ゾロは最近少しばかり気になることがあった。
何故かコックが優しくなった。食事の時間に遅れても怒らなくて、給仕もとても丁寧だ。そしてなにより、蹴らない怒らない怒鳴らない、それどころか自分に笑いかけてくる。外見がナミであることで、こんなに大きく態度が変わるのかと今更ながら驚くべき変化だ。
ぐるぐる巻いた眉毛をへなっと下げて、自分ににっこりと微笑む。いや、にっこりというかデレッとしてるというのか、とにかく妙に居心地が悪いのは確かだ。そんな見慣れないものを見てるせいか、何故か腹の底のほうがむずむずして困る。
マゾじゃあるまいし、コックに蹴られたい訳ではないが、でもこれでは喧嘩にもならない。
ゾロは考えた。
好き好んで喧嘩をしたい訳ではない。だが、ここのところたまらなく暇だ。





近頃ナミが、正確にいうならゾロの外見が、見た目が非常によくなった。
まず腹巻をしなくなった。ジジシャツなんか着たりしない。特別いい服を着ているわけではないけれど、どことなくセンスが良く感じるのは中身の違いからだろう。
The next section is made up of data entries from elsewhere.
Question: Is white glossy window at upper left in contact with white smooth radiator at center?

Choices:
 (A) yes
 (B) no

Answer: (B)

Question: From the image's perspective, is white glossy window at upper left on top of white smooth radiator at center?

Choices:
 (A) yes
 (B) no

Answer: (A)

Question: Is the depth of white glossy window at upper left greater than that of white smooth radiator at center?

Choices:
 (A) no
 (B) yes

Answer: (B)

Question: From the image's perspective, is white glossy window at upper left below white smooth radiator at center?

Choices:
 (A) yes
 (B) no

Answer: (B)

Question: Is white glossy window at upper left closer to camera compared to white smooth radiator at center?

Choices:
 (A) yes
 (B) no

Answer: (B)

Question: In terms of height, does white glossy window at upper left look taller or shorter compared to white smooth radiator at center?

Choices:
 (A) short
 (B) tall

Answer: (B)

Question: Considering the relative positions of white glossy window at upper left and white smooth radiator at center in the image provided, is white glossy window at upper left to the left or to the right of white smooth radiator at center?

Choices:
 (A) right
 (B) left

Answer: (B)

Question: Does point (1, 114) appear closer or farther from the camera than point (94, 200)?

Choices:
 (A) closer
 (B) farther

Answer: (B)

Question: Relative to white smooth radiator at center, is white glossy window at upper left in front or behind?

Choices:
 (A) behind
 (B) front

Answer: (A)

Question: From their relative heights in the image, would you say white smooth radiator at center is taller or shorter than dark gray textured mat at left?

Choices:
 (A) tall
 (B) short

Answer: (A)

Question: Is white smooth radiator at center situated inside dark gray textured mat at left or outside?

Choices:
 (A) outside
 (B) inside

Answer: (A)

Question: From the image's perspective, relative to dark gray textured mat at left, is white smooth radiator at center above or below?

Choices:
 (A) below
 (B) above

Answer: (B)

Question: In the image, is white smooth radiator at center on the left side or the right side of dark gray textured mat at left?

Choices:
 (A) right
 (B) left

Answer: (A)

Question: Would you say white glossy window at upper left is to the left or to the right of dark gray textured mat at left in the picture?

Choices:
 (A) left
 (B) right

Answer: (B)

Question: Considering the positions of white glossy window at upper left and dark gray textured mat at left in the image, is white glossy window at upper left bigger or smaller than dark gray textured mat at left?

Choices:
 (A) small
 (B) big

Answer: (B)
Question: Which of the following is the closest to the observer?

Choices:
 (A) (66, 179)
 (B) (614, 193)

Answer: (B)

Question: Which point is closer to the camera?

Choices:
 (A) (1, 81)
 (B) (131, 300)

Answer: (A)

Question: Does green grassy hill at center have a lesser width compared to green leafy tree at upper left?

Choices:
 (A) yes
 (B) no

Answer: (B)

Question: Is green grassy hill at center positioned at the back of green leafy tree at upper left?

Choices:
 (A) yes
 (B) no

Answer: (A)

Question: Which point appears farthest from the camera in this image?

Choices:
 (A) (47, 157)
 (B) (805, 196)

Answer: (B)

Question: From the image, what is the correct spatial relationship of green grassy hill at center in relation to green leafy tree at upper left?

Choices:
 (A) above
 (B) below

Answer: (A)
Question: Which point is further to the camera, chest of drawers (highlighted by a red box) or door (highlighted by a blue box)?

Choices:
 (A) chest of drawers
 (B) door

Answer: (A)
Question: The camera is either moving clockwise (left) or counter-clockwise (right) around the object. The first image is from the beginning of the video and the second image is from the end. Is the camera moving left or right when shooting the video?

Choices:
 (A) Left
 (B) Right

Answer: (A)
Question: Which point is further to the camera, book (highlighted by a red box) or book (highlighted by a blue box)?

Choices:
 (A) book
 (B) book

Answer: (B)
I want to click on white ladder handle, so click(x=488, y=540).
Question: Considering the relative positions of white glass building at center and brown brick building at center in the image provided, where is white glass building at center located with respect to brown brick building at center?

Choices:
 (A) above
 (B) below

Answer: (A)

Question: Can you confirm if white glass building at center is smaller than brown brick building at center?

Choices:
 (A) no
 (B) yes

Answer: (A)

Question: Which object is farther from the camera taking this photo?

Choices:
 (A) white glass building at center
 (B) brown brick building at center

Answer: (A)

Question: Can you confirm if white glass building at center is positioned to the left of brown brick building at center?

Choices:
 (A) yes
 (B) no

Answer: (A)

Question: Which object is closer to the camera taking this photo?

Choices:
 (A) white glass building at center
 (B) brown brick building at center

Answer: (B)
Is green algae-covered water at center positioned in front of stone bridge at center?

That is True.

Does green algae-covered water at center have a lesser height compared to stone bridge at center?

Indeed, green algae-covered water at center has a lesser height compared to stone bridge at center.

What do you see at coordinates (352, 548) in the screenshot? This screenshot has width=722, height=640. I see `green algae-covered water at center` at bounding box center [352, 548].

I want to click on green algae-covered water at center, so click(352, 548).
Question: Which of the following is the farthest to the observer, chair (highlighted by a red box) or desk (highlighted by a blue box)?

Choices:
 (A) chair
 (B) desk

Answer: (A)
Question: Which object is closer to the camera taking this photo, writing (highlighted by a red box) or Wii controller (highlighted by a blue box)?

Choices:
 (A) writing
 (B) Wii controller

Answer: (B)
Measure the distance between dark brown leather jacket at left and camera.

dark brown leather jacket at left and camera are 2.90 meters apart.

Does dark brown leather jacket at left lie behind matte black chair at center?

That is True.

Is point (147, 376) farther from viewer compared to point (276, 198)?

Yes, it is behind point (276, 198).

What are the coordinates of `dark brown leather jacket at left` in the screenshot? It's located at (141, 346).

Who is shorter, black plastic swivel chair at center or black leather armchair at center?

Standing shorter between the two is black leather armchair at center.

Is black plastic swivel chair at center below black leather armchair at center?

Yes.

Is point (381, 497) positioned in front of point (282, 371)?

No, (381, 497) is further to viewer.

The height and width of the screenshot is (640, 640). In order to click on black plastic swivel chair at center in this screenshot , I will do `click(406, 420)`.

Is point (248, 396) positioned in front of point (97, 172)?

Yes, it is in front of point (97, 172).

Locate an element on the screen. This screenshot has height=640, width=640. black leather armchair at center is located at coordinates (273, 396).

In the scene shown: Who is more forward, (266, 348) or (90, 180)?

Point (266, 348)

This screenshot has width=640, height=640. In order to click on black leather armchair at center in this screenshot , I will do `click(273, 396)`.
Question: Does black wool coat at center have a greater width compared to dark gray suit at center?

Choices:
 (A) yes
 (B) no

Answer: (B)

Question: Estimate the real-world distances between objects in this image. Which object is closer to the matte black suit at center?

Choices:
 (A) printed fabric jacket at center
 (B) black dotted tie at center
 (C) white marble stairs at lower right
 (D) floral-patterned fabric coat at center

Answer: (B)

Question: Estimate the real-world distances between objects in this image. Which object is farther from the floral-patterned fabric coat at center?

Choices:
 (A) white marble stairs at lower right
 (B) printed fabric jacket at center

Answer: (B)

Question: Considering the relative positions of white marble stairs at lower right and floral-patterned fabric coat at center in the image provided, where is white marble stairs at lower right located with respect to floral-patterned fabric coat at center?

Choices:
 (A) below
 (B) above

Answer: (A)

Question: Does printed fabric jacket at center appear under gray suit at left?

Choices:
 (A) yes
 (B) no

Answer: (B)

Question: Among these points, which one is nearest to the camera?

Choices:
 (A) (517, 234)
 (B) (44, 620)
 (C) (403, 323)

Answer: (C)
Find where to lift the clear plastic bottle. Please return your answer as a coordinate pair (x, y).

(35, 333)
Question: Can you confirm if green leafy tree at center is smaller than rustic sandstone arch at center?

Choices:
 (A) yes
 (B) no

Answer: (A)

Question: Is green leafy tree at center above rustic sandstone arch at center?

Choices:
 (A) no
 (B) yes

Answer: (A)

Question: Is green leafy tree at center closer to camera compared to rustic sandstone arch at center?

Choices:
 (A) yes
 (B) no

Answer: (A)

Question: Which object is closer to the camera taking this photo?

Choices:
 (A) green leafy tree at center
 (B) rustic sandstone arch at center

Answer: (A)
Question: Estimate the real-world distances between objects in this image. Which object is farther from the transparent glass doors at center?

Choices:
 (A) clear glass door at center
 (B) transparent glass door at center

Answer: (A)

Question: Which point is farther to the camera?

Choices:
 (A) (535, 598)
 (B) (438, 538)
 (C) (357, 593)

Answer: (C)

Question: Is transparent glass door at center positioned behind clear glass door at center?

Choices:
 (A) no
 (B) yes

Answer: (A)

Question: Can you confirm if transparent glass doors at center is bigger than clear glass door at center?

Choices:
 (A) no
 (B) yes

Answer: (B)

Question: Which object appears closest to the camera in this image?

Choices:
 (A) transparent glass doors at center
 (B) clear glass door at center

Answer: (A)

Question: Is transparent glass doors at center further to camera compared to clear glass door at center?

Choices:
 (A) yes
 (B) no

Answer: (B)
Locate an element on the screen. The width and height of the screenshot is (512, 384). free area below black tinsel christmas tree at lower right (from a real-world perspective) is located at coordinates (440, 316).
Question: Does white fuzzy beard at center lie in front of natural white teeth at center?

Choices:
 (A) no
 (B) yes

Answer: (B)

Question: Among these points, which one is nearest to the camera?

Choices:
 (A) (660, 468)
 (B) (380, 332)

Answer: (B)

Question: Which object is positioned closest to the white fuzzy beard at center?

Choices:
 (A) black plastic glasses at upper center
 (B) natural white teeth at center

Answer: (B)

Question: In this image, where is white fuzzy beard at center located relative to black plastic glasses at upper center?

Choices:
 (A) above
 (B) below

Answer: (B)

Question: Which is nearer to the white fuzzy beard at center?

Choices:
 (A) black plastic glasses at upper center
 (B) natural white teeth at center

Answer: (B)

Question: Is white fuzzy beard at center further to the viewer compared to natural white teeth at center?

デッキに腰掛け、ひとり静かに本を読んでいる姿など、信じられないことに知的ですらある。
お世辞でなく、カッコよかった。
中身が違うだけで、外見までこうも違うものかと驚くくらいだ。
だが、その口から出るのはオネエ言葉だ。中身はナミなのだから当然である。
「やだ、ウソップ。違うわ。ここの部分はこう改良してってお願いしたじゃない」
ナミは天候棒の改良をウソップに頼んだ。
聞き慣れたゾロの声だととてつもない違和感がある。これの中身はナミなんだと頭では理解しても、ウソップの背中をゾクッと悪寒が走る。
少しだけ話が変わるが、同性ゆえか、ナミとロビンは意外と仲がよい。年も違うからだろうか、喧嘩もせずに女性二人の関係は非常に良好だ。
そんな二人がいつもの様に甲板にパラソルを立て、その下でなにやら話しながらお茶を飲んでいる姿は、今ならばどうみても仲のよさそうなカップルにしか見えなかった。
だがその会話に耳をすませれば、
「んもう嫌になっちゃう。ね、ロビンはどう?」
「ふふふ、そうね、そうかもしれないわ」
「ね?でしょ?やっぱりよねぇ…」
「でも、おそらくあるんじゃないかしら」
「そう?そうかしら?」
可愛い仕草でくりっと首を傾げる姿は、どう贔屓目にみてもオカマだ。
そんな自分の姿を見たくないのか、ゾロは彼女らが一緒にいる時は甲板に近寄ろうとしなかった。